__Required work__
Extract all of the entries and set them down verbatim.

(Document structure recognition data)
[Start of Attachment]

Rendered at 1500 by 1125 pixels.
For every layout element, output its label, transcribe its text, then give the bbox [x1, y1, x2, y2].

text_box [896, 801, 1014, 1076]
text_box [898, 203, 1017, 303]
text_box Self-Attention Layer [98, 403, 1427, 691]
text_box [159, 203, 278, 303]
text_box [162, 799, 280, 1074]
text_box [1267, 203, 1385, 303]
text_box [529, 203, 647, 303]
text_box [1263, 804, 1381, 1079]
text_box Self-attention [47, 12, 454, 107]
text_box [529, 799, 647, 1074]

[End of Attachment]

__Written response__
Rendered at 1500 by 1125 pixels.
For every layout element, output its label, transcribe its text, then give the bbox [x1, y1, x2, y2].

text_box [896, 801, 1014, 1076]
text_box [898, 203, 1017, 303]
text_box Self-Attention Layer [98, 403, 1427, 691]
text_box [159, 203, 278, 303]
text_box [162, 799, 280, 1074]
text_box [1267, 203, 1385, 303]
text_box [529, 203, 647, 303]
text_box [1263, 804, 1381, 1079]
text_box Self-attention [47, 12, 454, 107]
text_box [529, 799, 647, 1074]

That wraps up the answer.